1 Corinthians 15:23 brings us to the point of the resurrection of all that are Christ’s. The judgment of the wicked is stated in the next verse. All rule, all authority, all power, that raises its head in opposition to God will be put down. Where will little lilliputian, totalitarian dictators stand in that day? What sort of opposition will they be able to bring forward, “whom the Lord shall consume with the spirit of His mouth, and shall destroy with the brightness of His coming” (2 Thess. 2:8)? Then when all power is put down and the wicked dead shall have been judged, and banished to the lake of fire, “THEN COMES THE END.” Hallelujah! The last enemy that shall be destroyed is death. No enemy. No death. No pain. No crying. All new, eternally new, never to grow old.
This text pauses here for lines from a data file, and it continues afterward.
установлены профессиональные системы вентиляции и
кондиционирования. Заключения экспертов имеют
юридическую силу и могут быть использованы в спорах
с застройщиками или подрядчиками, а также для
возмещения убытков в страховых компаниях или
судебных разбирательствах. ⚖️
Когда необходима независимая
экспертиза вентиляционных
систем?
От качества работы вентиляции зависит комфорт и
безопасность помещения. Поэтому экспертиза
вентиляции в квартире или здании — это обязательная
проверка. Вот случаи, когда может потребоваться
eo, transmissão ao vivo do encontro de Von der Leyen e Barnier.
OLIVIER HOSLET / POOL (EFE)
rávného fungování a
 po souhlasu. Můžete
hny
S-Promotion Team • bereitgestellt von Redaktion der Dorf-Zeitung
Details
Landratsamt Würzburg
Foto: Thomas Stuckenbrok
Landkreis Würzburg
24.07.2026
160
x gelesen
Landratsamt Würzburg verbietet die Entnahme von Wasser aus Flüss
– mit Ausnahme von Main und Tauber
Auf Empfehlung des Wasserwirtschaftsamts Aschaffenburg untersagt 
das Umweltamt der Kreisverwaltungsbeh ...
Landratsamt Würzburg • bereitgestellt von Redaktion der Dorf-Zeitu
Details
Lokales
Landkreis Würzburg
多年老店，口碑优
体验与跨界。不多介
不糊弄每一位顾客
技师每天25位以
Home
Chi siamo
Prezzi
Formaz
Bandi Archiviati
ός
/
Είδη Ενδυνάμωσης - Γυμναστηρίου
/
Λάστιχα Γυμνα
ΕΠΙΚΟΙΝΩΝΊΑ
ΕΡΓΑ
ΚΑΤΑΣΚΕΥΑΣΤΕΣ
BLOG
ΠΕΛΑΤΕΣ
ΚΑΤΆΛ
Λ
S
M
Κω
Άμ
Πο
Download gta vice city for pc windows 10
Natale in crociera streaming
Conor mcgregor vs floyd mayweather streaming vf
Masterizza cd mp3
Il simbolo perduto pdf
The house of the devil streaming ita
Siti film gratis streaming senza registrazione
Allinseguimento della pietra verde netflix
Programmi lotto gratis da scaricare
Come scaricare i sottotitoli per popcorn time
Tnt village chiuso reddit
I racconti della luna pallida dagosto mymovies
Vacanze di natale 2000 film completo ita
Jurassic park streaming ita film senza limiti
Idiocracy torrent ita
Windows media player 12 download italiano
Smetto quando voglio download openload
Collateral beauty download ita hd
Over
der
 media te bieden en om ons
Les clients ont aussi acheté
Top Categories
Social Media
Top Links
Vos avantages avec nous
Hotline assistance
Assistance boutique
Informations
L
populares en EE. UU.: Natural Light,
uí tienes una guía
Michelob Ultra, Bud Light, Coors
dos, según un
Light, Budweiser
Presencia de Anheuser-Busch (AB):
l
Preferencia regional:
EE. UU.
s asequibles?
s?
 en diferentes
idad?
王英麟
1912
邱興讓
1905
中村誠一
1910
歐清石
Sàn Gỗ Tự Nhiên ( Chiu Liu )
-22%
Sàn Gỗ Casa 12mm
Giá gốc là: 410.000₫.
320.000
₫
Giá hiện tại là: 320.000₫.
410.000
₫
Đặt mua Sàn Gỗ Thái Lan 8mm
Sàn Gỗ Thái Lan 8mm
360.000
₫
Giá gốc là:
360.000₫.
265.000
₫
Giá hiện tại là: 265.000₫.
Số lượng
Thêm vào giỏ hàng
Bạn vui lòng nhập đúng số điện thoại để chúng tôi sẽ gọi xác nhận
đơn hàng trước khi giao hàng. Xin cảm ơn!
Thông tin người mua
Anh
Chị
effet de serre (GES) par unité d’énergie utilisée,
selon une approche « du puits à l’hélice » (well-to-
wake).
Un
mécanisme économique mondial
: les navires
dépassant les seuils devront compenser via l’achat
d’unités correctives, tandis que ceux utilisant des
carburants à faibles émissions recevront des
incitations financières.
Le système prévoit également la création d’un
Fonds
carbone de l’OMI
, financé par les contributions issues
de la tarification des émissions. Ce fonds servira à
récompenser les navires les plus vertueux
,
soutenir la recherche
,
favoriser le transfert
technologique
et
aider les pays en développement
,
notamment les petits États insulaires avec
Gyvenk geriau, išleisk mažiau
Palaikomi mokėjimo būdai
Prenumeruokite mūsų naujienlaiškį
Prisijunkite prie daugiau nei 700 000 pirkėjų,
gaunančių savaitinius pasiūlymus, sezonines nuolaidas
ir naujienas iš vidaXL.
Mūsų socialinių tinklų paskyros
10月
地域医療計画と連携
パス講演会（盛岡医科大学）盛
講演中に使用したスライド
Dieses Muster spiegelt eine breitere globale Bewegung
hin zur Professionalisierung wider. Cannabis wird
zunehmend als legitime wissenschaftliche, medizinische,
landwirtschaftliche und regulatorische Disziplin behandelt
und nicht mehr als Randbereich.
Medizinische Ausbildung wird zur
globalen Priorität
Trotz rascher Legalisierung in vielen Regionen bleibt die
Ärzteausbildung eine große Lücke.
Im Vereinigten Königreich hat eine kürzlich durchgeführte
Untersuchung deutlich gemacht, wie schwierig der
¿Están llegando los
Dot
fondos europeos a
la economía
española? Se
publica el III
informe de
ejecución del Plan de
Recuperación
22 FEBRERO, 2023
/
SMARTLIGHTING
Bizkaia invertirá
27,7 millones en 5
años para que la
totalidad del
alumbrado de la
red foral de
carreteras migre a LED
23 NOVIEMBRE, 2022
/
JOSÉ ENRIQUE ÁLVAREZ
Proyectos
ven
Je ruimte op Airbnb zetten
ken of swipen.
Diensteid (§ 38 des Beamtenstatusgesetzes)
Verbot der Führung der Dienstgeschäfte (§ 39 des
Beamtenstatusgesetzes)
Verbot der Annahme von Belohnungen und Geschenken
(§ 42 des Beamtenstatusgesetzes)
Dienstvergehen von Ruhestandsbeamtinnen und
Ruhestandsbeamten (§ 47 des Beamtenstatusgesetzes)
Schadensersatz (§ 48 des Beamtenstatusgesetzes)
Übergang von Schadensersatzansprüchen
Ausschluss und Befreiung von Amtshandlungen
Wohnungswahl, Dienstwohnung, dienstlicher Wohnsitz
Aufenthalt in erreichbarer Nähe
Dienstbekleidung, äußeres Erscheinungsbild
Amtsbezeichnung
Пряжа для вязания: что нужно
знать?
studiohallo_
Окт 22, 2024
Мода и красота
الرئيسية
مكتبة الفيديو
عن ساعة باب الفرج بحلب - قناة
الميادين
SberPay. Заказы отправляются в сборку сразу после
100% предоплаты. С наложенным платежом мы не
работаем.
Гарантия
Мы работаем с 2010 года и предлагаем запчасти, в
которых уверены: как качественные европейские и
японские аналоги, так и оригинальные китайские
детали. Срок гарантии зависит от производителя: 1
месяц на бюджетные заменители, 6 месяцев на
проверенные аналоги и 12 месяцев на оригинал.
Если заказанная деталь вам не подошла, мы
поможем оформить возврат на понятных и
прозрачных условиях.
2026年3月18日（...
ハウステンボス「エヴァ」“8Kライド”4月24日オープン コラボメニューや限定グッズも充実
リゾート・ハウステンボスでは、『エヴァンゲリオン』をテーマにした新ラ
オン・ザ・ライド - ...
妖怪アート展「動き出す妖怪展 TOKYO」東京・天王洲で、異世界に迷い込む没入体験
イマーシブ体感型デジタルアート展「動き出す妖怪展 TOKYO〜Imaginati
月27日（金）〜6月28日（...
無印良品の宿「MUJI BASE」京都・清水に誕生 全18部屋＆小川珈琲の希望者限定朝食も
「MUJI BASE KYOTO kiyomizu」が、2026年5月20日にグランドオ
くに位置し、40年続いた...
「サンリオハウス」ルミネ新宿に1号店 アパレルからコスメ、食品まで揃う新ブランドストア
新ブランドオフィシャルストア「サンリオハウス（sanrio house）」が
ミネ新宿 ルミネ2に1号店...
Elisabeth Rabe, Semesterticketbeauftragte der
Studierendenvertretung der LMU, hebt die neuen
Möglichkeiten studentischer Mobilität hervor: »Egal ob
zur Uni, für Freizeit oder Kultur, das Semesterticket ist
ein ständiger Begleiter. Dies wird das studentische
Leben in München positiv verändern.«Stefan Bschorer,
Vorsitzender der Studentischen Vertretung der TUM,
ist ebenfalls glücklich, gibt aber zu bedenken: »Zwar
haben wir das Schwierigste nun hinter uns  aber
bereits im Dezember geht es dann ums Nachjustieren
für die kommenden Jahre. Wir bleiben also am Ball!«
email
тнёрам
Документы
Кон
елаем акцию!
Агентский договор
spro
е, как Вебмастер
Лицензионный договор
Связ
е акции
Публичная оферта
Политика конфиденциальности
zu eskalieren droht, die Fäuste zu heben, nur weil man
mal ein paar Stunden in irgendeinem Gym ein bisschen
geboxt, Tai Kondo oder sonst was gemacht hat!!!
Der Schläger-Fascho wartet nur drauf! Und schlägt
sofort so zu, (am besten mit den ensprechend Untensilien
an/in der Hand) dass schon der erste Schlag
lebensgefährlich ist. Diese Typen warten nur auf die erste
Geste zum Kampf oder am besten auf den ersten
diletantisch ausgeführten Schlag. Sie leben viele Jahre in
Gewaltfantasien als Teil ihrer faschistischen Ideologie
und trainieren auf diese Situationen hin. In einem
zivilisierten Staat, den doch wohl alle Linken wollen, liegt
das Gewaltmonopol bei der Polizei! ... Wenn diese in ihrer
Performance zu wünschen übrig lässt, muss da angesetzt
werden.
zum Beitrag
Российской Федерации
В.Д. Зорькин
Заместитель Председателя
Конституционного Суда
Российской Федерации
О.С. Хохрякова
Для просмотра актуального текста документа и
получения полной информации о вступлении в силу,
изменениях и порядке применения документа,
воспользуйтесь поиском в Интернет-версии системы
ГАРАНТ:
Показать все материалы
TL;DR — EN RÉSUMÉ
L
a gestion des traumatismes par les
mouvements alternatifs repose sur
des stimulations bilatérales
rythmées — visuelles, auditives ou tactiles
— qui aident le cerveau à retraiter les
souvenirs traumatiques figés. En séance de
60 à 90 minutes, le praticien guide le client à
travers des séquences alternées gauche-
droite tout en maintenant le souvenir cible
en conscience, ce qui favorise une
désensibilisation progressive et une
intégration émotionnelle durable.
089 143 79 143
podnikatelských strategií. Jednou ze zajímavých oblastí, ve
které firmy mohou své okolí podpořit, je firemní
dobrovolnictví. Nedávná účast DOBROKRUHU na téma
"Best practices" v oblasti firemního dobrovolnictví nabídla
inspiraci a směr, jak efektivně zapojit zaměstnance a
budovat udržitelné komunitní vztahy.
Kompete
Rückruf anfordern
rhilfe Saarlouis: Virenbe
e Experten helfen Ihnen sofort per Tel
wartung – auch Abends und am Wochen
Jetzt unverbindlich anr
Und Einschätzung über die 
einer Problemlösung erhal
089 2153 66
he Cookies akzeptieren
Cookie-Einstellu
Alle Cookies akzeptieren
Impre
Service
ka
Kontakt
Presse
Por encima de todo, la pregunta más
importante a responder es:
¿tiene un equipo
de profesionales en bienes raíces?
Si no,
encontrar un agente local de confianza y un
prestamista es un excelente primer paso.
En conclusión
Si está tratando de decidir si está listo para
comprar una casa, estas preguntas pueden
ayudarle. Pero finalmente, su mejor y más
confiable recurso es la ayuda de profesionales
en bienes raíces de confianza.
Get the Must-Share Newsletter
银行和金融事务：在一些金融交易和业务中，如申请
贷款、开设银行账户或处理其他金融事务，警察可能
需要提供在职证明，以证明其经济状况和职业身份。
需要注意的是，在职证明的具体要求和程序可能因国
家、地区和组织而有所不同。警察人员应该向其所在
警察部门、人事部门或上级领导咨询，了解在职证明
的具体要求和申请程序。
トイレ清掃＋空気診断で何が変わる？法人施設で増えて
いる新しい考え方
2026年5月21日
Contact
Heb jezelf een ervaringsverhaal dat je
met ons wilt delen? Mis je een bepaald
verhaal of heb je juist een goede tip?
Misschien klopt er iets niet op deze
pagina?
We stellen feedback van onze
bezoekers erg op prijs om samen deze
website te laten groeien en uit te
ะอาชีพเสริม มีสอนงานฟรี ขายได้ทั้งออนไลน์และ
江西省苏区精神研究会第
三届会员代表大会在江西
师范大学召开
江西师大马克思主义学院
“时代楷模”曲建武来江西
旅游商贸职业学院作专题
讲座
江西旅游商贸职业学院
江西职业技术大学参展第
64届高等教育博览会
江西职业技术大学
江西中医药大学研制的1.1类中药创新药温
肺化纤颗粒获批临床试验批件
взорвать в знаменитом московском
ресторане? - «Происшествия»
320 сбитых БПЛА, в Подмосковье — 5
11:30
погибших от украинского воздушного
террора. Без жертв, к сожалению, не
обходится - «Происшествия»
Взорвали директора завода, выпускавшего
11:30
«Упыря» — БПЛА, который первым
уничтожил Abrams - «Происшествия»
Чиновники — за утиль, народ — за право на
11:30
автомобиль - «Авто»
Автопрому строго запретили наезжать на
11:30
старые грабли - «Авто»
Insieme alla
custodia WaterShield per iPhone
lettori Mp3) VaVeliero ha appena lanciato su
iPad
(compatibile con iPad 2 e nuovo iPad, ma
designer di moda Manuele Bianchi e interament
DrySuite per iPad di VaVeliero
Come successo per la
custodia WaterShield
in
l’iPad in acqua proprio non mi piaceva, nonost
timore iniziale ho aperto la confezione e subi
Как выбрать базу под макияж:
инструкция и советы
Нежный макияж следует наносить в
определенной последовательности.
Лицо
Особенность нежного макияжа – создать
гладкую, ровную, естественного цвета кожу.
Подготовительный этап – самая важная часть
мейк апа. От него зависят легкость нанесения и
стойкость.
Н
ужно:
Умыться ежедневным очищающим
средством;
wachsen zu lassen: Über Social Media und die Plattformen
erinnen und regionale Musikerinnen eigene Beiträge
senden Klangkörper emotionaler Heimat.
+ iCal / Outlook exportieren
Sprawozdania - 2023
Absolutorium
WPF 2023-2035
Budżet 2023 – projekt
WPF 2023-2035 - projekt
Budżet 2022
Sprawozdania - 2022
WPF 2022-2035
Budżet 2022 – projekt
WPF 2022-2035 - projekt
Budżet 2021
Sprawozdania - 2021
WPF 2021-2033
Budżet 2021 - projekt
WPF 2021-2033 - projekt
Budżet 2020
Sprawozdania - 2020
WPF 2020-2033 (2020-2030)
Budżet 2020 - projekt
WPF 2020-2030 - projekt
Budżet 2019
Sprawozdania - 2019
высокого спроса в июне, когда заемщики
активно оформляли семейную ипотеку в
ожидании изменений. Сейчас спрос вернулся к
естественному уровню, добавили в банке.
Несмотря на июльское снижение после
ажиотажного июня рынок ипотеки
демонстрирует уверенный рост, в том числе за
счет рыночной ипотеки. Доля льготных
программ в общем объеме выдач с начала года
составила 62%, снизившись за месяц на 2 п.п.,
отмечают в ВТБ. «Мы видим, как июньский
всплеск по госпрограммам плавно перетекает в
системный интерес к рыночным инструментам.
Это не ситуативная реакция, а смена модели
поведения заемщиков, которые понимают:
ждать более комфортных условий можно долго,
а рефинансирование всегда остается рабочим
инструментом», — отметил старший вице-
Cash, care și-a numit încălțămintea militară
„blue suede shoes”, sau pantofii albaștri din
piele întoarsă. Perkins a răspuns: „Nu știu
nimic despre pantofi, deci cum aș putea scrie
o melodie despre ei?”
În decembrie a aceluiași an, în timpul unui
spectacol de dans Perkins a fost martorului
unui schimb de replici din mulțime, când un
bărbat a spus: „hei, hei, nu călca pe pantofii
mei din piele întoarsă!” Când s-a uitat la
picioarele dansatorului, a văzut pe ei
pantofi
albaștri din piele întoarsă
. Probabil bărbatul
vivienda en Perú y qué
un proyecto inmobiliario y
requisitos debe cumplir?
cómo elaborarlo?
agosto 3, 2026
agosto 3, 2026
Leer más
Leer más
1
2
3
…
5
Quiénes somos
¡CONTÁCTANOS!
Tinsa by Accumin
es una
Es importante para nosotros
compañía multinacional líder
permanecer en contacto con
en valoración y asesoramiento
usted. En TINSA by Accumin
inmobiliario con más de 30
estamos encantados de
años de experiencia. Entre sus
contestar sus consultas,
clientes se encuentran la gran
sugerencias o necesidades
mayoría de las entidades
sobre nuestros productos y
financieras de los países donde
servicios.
The Son of Man will then hand up the kingdom to God, even the Father. He will ever be the eternal Son in the unity of the Godhead, He will ever be Man in the glory of God, manhood assumed by Him shall be for ever. John the Seer saw in vision in the glory, “a Lamb as it had been slain” (Rev. 5:6). Stephen looked up to heaven and saw Jesus there and exclaimed as he was being battered to death, “Behold, I see the heavens opened, and the Son of Man standing on the right hand of God” (Acts 7:56). These Scriptures prove that the same Jesus the disciples saw go into heaven is the Jesus they saw on earth when risen from the dead, a real Man, yet the eternal Son—one blessed Person, inscrutable mystery.

How we can thank God for those words, “THEN COMES THE END.” They rest upon our spirits as a blissful benediction. What a prospect is ours! Hallelujah! “God … all in all.” Finality reached. “God … all in all.” Hallelujah!